Why is it that this semester is full of bad days?
Even French has let me down today.
J'adore beaucoup faire du saxophone. When I fully know that its
J'adore beaucoup jouer du saxophone. Among other stupid things. Cherie commented that I looked damn nervous/stressed coz my face was all red. I swear I didn't think it was so bad. But if my nervousness sort of excused me for my stupid careless mistakes, then it's not so bad I guess.
I think it's really a trend to see students getting jaded when they reach the higher levels of education, and that those who come out top in the end are not the brightest but really those who have the highest levels of perserverance. I don't like the feeling of being trapped in this vicious cycle, feeling jaded but not daring to let loose coz once you do so, you will lag behind and start regretting everything. I know everybody's stuck in this all together, but seriously, it doesn't help much to know that there are many other people going through the same s*** as you when they always do relatively better. One of my tutors was commenting that the students in NBS all have a greater chance to become high fliers, and that it's a failure to not earn, say, 60k a year by your fifth year.
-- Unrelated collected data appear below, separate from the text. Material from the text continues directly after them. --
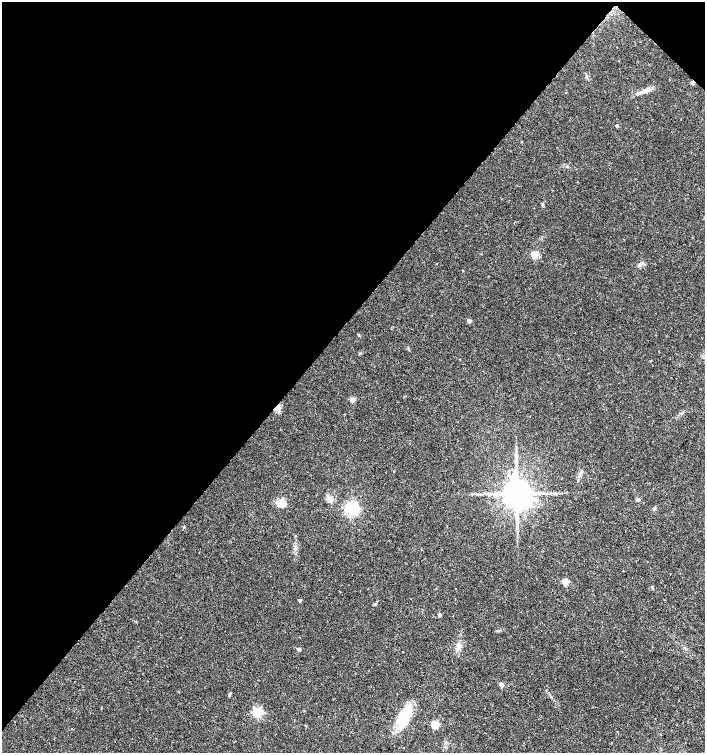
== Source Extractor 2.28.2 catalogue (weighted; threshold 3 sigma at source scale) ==
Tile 2 of 4 x 4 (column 2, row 1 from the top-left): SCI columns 1639-3044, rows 4508-6009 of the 6023 x 6017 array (HDU 1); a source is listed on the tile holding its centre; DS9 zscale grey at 2 x 2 block average (1 PNG px = mean of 2 x 2 image px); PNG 707 x 755 px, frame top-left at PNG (2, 2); no overlay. Shown black and unused: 43% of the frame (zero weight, under 3 of 4 exposures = <1% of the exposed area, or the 3 px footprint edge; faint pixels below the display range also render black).
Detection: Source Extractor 2.28.2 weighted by HDU 2 'WHT'; one run over the whole footprint, this tile lists its part. Background 0.0228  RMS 0.0029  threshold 0.0129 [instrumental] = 3 sigma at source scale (4.5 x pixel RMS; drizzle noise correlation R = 1.50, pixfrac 1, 0.0396/0.0396 arcsec/px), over >= 5 px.
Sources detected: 30; all 30 listed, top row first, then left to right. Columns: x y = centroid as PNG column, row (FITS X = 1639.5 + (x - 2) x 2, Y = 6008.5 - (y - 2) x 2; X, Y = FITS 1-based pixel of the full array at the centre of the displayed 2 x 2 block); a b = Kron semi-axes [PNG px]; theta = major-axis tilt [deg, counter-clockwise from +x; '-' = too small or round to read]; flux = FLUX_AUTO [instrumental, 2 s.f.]
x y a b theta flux
587 78 7 2 -65 1
693 83 3 2 - 4.6
643 92 10 4 41 3
617 126 2 2 - 1.8
542 205 5 3 - 0.99
535 255 3 3 - 23
469 321 5 4 - 1.3
359 335 3 3 - 0.46
353 399 3 3 - 8.1
277 408 8 3 19 2.1
516 462 6 3 78 1.3
580 475 4 3 - 0.98
516 493 7 6 - 1600
638 499 3 3 - 2.8
281 503 9 7 -3 8.9
654 508 4 4 - 0.92
352 509 4 4 - 170
517 523 4 2 - 0.8
565 582 3 3 - 14
300 600 3 2 - 1.6
439 615 2 2 - 3.1
498 630 4 2 - 0.65
458 648 8 3 39 1.8
299 649 3 2 - 3.5
501 684 3 3 - 5.9
229 695 4 2 - 0.67
257 712 3 3 - 67
404 716 19 9 72 29
435 724 3 3 - 29
306 726 3 3 - 0.47
Overlapping masked pixels (flux is a lower limit): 2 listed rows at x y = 693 83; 277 408
Diffuse or blended objects may show on this block-average render without a row.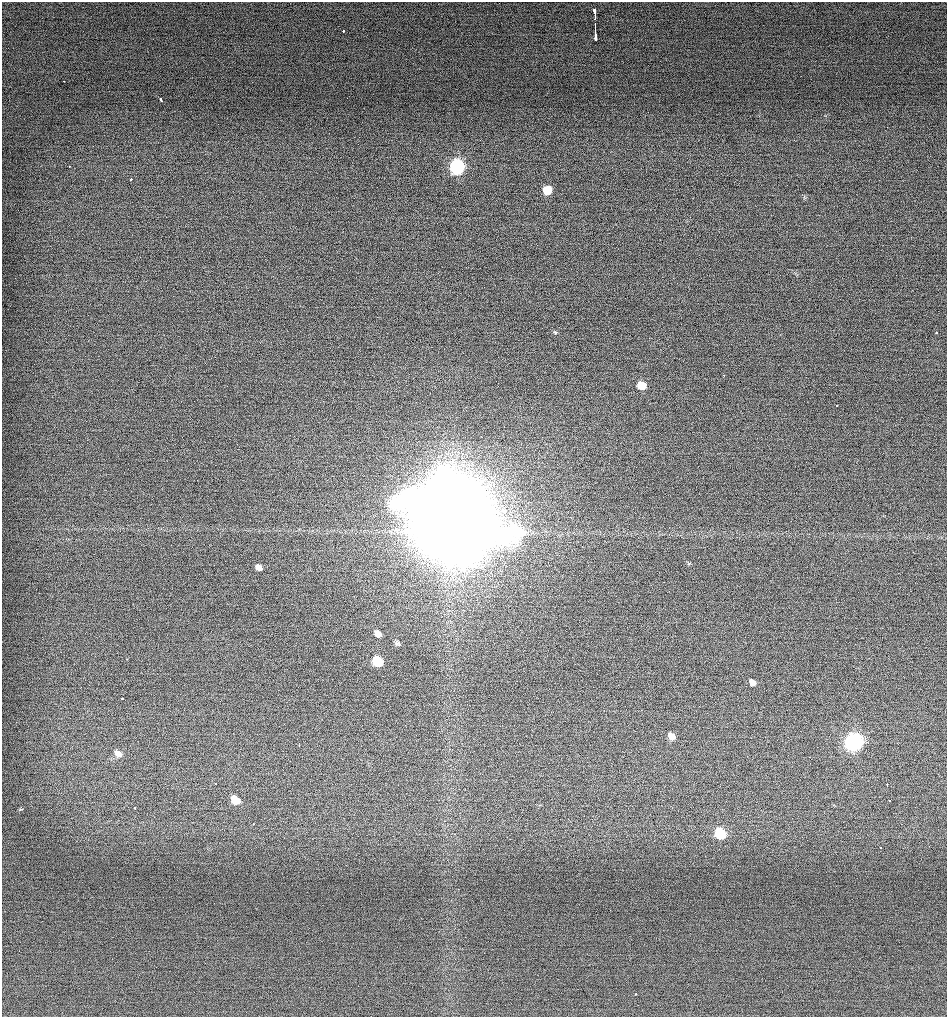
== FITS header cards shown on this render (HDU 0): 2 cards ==
NAXIS1  =                  945 / Axis length
NAXIS2  =                 1015 / Axis length

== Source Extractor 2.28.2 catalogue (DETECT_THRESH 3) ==
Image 945 x 1015 px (HDU 0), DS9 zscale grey, 1 PNG px = 1 image px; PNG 949 x 1019 px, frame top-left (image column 1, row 1015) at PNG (2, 2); no overlay
Background 5.03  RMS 2.5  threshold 7.52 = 3 sigma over >= 5 px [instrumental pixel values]
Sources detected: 37; all 37 listed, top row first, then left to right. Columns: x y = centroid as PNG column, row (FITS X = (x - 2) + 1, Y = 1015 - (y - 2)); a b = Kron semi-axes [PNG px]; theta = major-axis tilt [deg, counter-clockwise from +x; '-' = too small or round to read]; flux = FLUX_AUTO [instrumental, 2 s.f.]
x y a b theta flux
595 14 10 3 -83 9.4e+03
595 26 8 2 -90 7.1e+03
343 31 3 2 - 2.4e+03
595 35 9 3 -87 1.0e+04
64 81 2 2 - 3.1e+02
161 100 4 3 - 5.9e+03
69 166 3 2 - 4.5e+02
457 167 8 8 - 3.9e+04
131 179 3 3 - 1.5e+03
547 190 7 6 - 4.1e+03
555 332 6 4 -28 2.4e+02
936 332 3 2 - 1.0e+03
724 375 2 2 - 7.0e+02
642 385 7 6 - 3.4e+03
837 405 3 3 - 4.5e+02
452 518 41 34 -70 5.0e+06
258 567 6 5 - 8.8e+02
378 634 7 5 -43 9.3e+02
397 643 6 6 - 3.8e+02
377 661 8 6 -40 6.4e+03
752 682 7 6 - 8.9e+02
123 699 3 3 - 2.0e+03
671 736 8 6 -48 1.4e+03
853 742 8 8 - 7.2e+04
299 745 3 2 - 1.3e+03
118 754 10 7 -33 1.2e+03
216 784 3 3 - 1.1e+03
887 785 3 3 - 1.3e+03
235 800 8 6 -35 3.0e+03
889 801 3 3 - 1.1e+03
135 808 3 3 - 1.8e+03
253 824 3 3 - 1.1e+03
720 833 8 6 -49 1.1e+04
881 848 3 3 - 5.6e+02
156 967 2 2 - 1.7e+02
358 986 2 2 - 1.2e+03
635 994 3 2 - 2.1e+03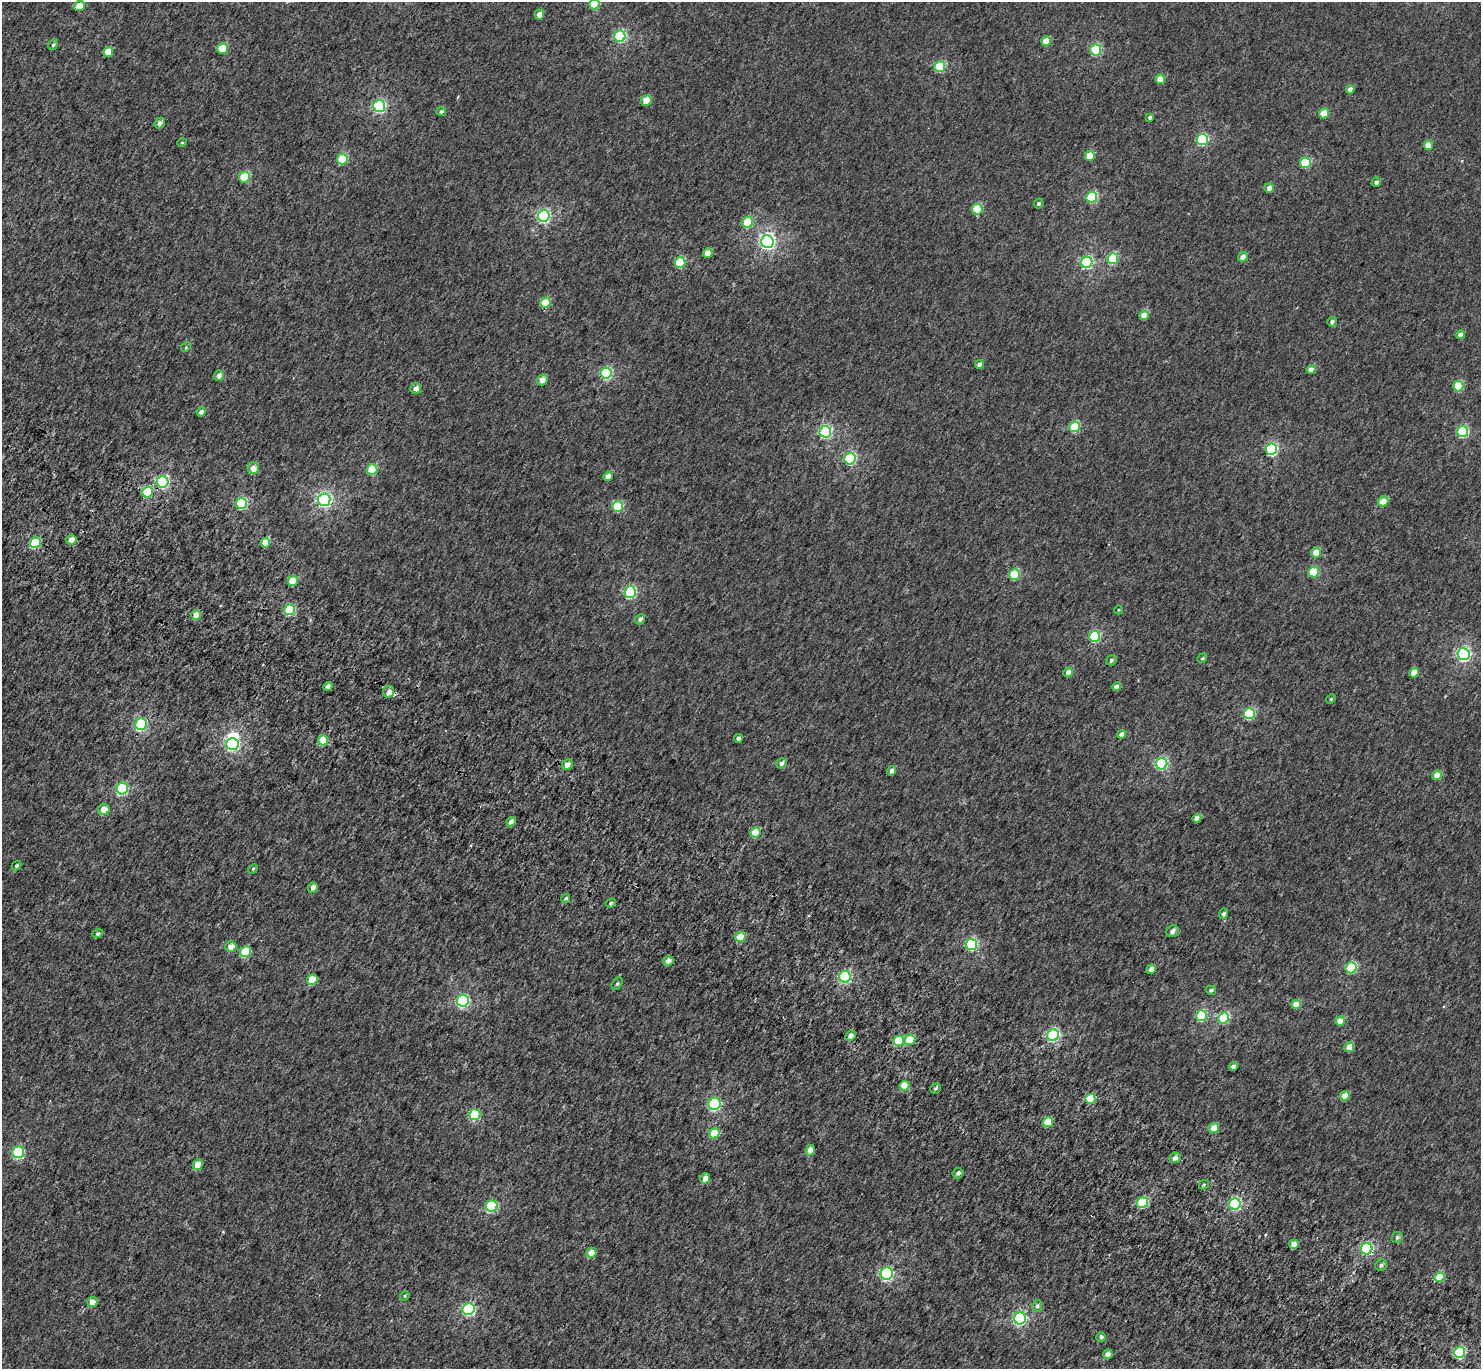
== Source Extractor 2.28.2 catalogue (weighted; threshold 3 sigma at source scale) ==
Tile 6 of 4 x 4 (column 2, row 2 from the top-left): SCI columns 1581-3059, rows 3118-4484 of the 6113 x 6171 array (HDU 1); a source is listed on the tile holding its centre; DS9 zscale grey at full resolution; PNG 1483 x 1371 px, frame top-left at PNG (2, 2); each listed source drawn as its Kron ellipse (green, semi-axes under 4 px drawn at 4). Shown black and unused: <1% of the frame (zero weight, under 3 of 5 exposures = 6% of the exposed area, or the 3 px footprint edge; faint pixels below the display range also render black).
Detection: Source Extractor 2.28.2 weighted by HDU 2 'WHT'; one run over the whole footprint, this tile lists its part. Background 0.00263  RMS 0.0031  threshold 0.0141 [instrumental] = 3 sigma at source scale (4.5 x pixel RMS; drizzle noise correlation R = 1.50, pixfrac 1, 0.0396/0.0396 arcsec/px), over >= 5 px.
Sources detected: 169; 1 inside a brighter object's white glare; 1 cosmic-ray / hot-pixel residue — neither listed nor drawn; the other 167 listed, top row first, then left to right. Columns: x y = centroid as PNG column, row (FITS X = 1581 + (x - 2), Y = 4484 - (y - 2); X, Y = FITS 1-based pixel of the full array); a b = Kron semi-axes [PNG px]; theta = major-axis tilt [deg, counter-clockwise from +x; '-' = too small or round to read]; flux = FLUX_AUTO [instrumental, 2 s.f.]
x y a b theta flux
594 4 5 5 - 9.1
79 6 5 5 - 3.9
539 15 5 5 - 1.9
620 36 6 5 - 26
1046 41 5 4 - 5.1
53 45 5 4 - 0.5
223 49 5 5 - 9.1
1096 50 5 5 - 21
108 52 5 5 - 4.4
940 67 5 5 - 15
1160 79 5 4 - 3.7
1350 89 4 4 - 1.7
646 100 5 5 - 3.6
379 106 6 6 - 32
441 111 5 4 - 0.61
1324 113 5 5 - 4.8
1150 117 4 4 - 0.72
160 123 6 5 - 1.1
1202 140 6 5 - 22
182 143 5 3 - 0.2
1428 145 4 4 - 3.3
1090 156 5 5 - 6.4
342 159 5 5 - 13
1305 163 5 5 - 15
244 177 5 5 - 11
1376 182 5 4 - 0.82
1269 188 5 4 - 1.9
1092 197 5 5 - 21
1039 203 5 4 - 0.49
977 209 5 5 - 12
544 216 6 6 - 37
748 222 5 5 - 7.8
767 241 6 6 - 70
708 253 5 5 - 2.4
1243 257 5 4 - 1.9
1113 259 5 5 - 16
1087 262 6 5 - 33
680 263 5 5 - 13
545 303 5 5 - 9.8
1144 315 5 4 - 4.7
1332 322 5 4 - 0.84
1461 335 4 4 - 2.3
186 347 5 4 - 0.31
979 364 4 4 - 1
1311 370 4 4 - 2
606 373 5 5 - 27
219 376 5 5 - 1.5
542 380 5 5 - 2.3
1458 386 5 5 - 10
416 389 5 5 - 1.7
201 412 5 4 - 0.98
1074 427 5 5 - 11
825 432 6 6 - 33
1463 432 5 5 - 23
1272 449 6 5 - 28
850 459 6 5 - 27
253 468 6 5 - 2.7
372 469 5 5 - 11
608 476 5 4 - 1.6
163 482 6 6 - 30
147 492 5 5 - 13
324 500 6 6 - 59
1383 501 5 5 - 3.2
242 504 5 5 - 21
618 506 5 5 - 14
71 540 5 5 - 2.4
35 543 5 5 - 15
265 543 5 4 - 5.5
1316 552 5 5 - 3.3
1313 572 5 5 - 12
1014 575 5 5 - 13
293 581 5 5 - 6.9
630 592 6 5 - 27
290 610 5 5 - 15
1118 610 4 3 - 0.23
196 615 5 5 - 3
640 619 5 4 - 0.92
1095 636 5 5 - 20
1463 654 6 6 - 50
1202 658 5 4 - 0.37
1111 660 6 5 - 0.57
1068 672 5 4 - 1.5
1414 673 5 4 - 3
328 686 5 4 - 1.2
1116 687 4 4 - 1.4
389 692 6 5 - 1.7
1331 699 5 4 - 0.37
1249 713 5 5 - 19
141 724 6 5 - 30
1122 734 4 4 - 1.8
738 739 4 4 - 0.84
323 740 5 5 - 8
232 744 6 6 - 30
781 763 5 5 - 0.96
1162 764 5 5 - 30
567 765 5 5 - 1.8
892 771 5 4 - 1.3
1437 775 5 4 - 3.5
122 789 6 5 - 26
104 810 6 5 - 3.2
1197 818 4 4 - 2.3
511 822 5 4 - 2
755 832 5 5 - 7
17 866 5 4 - 0.5
253 869 5 4 - 0.37
313 888 5 4 - 1.4
566 898 4 4 - 0.56
611 903 5 4 - 0.42
1224 914 5 4 - 0.79
1173 931 6 5 - 1.3
98 934 5 4 - 0.64
740 937 5 5 - 6.9
971 944 5 5 - 22
231 947 6 5 - 2
246 952 5 5 - 12
668 961 5 5 - 1.5
1351 968 5 5 - 20
1151 969 5 4 - 1.8
845 977 6 5 - 27
312 979 5 5 - 5.4
617 984 7 5 61 0.46
1211 990 5 4 - 0.48
463 1001 6 6 - 32
1296 1004 5 4 - 3.1
1202 1016 5 5 - 16
1224 1018 5 5 - 19
1340 1021 5 4 - 4.1
1053 1035 6 5 - 31
850 1036 5 5 - 1.8
910 1040 5 5 - 5
899 1041 5 5 - 11
1349 1047 5 5 - 2.3
1233 1066 4 4 - 1.5
904 1086 5 4 - 5.1
936 1088 5 5 - 0.61
1345 1096 5 4 - 3.4
1090 1099 5 5 - 9.2
715 1104 6 6 - 28
475 1115 5 5 - 19
1048 1122 5 4 - 6.5
1214 1128 5 5 - 3
714 1133 5 5 - 5.8
810 1150 5 4 - 2.4
18 1152 6 6 - 23
1175 1158 5 5 - 1.4
198 1165 5 5 - 3.7
958 1173 5 5 - 0.84
705 1178 5 4 - 2.4
1204 1185 5 3 - 0.36
1142 1203 5 5 - 17
1235 1204 6 5 - 32
492 1206 6 5 - 22
1397 1237 5 5 - 0.66
1294 1244 5 4 - 3.2
1367 1249 6 5 - 32
591 1253 5 5 - 2.7
1381 1265 6 5 - 0.72
887 1274 6 6 - 32
1440 1277 5 5 - 6.7
405 1296 5 4 - 0.35
92 1302 5 5 - 2.7
1037 1306 6 5 - 0.66
469 1309 6 6 - 34
1020 1318 6 6 - 39
1101 1337 5 4 - 0.76
1459 1352 5 5 - 24
1108 1354 5 4 - 1.7
Overlapping masked pixels (flux is a lower limit): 1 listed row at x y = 1367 1249
Isophote crosses this tile's border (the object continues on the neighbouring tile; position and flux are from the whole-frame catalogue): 1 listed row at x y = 594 4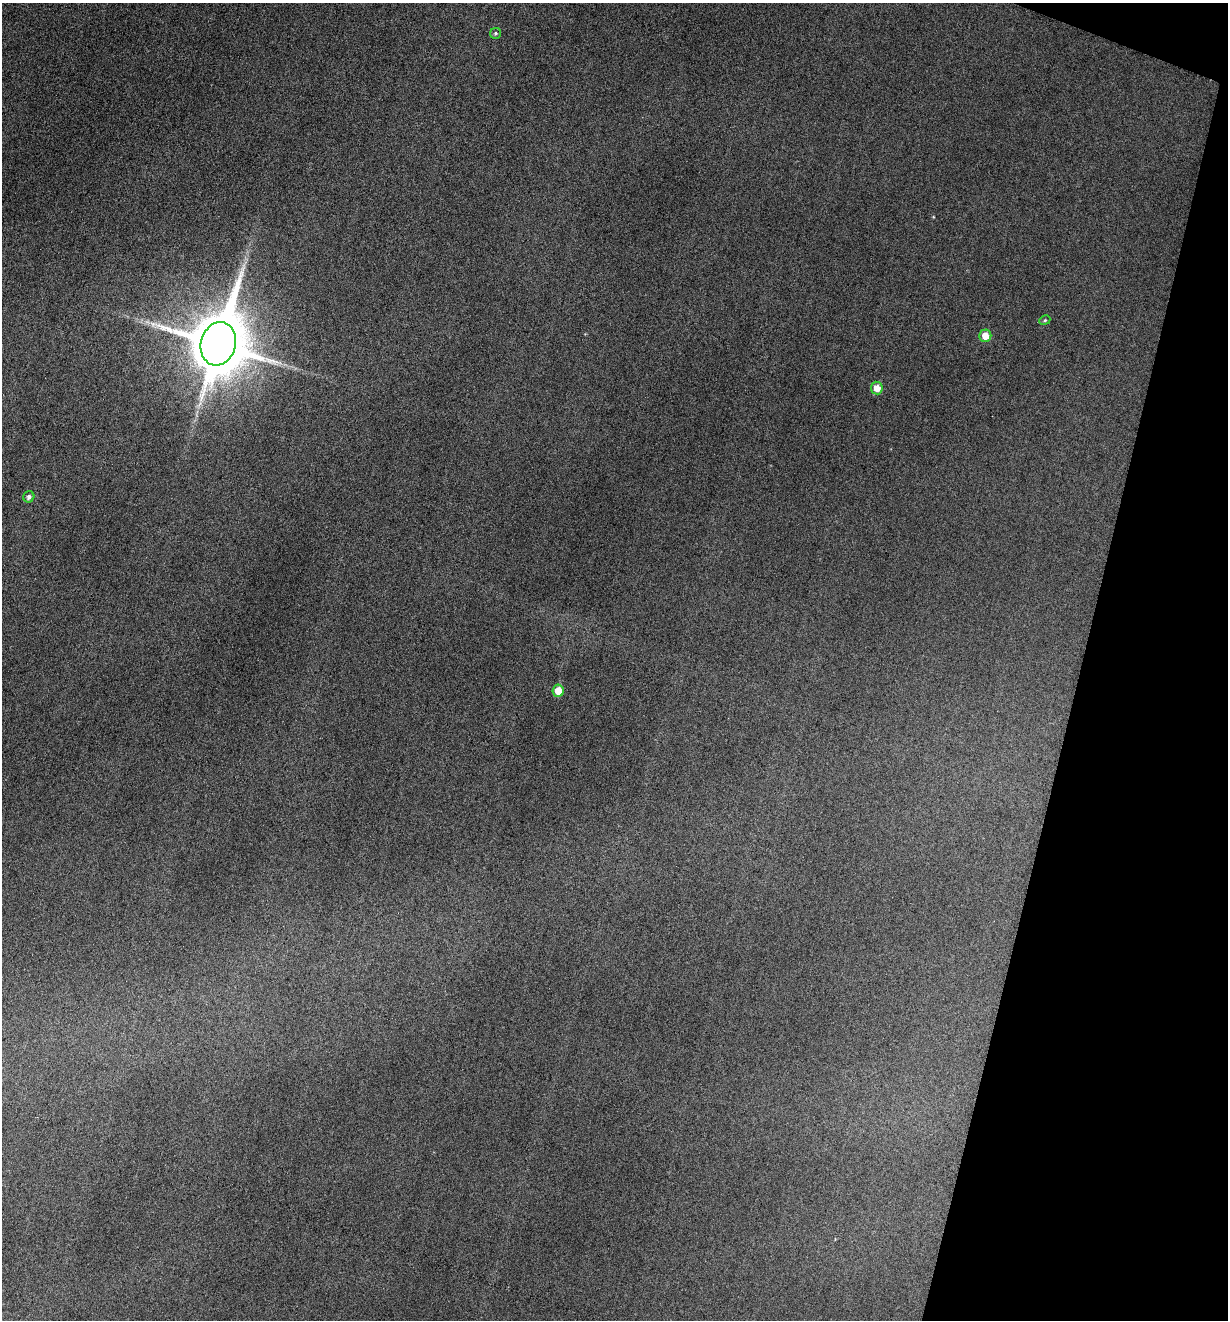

I think these baby boomers never actually considered the fact that your career in the financial industry is shortlived and that a lot of NBS students don't actually want to become accountants but are stuck in the rat race out of habit and the lack of prospects in the future. The worse thing is, you get raised eyebrows when you say anything that subtlely resembles "I don't really care about grades" even though you really mean it, coz even when you are not after first class honours, you still scramble to get good grades just so to secure your ricebowl and not be left hanging at the bottom rungs of the ladder.And what's left for us to do except accept life as it is? As long as Im stuck in this vicious cycle, I may very well just start mugging. Exams in a week's time.